Réenchanter le regard
Nous croyons au pouvoir du beau, du poétique et du flamboyant. En puisant notre inspiration dans la richesse des paysages de Madagascar, nous revendiquons une esthétique du foisonnement qui exalte la couleur et l'infini sens du détail. Cette abondance visuelle répond à un besoin : celui de retrouver un rapport sensible au vêtement, de réveiller l'attention portée aux nuances, de cultiver une forme d'émerveillement face au travail accompli. Se vêtir est un acte de soin, pour soi et l'attention que l'on se porte. C'est aussi un acte de présence et d'intention, offert à tous ceux qui partagent notre vie et notre espace. Réenchanter le regard, c'est répondre à l'appauvrissement visuel d'un monde pourtant hyperstimulant, par une réhabilitation sensible et sentimentale de l'ouvrage et de la complexité.
Renouer avec le vivant
Cette approche s'inscrit dans une démarche plus vaste : participer à la reconnexion entre l'humain et le reste du vivant. Convaincus que la beauté ne se construit pas contre le vivant, mais avec lui, nous avons fait le choix de matières biodégradables, qui reviennent à la terre. Et celui de traduire une réalité botanique exceptionnelle – un répertoire végétal unique, forgé par 88 millions d'années d'éloignement – qui incarne une forme de résilience que nous sommes fières de transposer dans nos créations.
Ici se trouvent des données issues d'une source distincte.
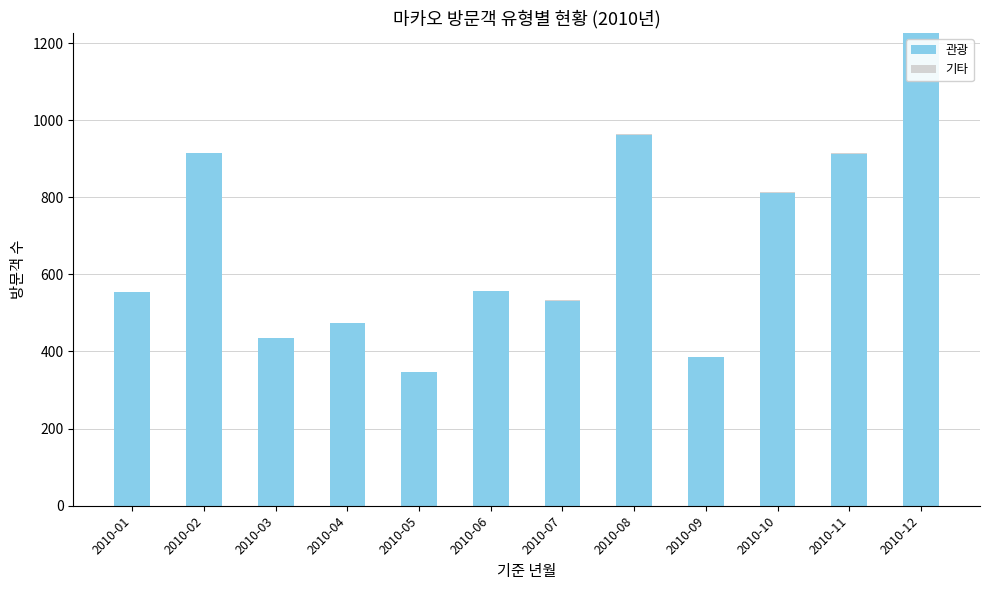

What is the maximum value for 관광?

1226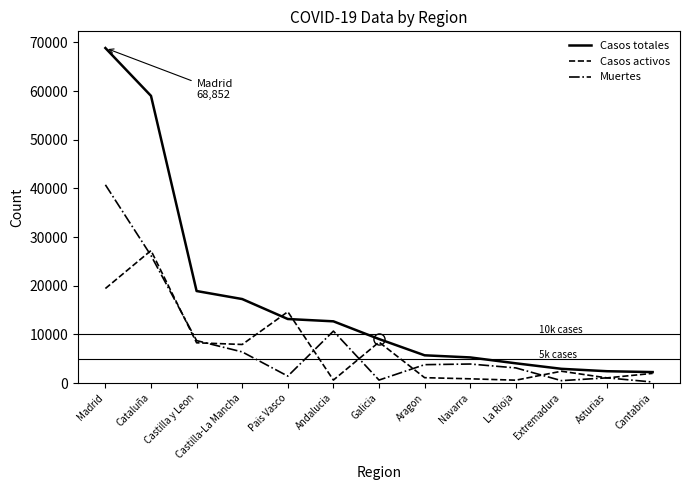

What is the smallest value displayed?

203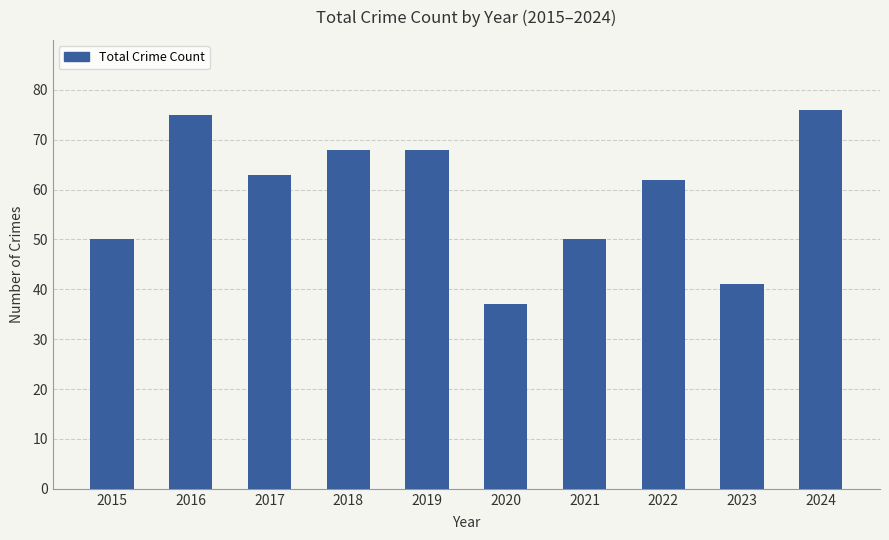

What value does the data have at 2015, to the nearest 5?

50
En faisant de notre travail de création un écho perceptible à l'héritage culturel malgache, et à sa flore si singulière, nous rendons visible ce qui relie nos vêtements à leur origine – géographique, humaine et matérielle. Car ce que nous portons, par les matières, les symboles et ce qu'il éveille, participe indéniablement à une diplomatie du vivant.
Croire en la main
Cette réhabilitation du regard et ce lien avec le vivant, nous ne les concevons qu'en relation profonde avec le travail de la main. Intimement enchevêtrés aux cosmologies des hommes, leurs savoir‑faire participent à la richesse du patrimoine humain. Ils portent en eux une vision du monde, une manière incarnée d'habiter le temps et une acceptation humble de la valeur fondamentale de l'effort. Croire en la main, c'est affirmer que certaines formes de savoir ne peuvent se transmettre que par le corps. Et reconnaître que la main demeure un précieux outil de transformation du monde au service de la délicatesse et de la beauté.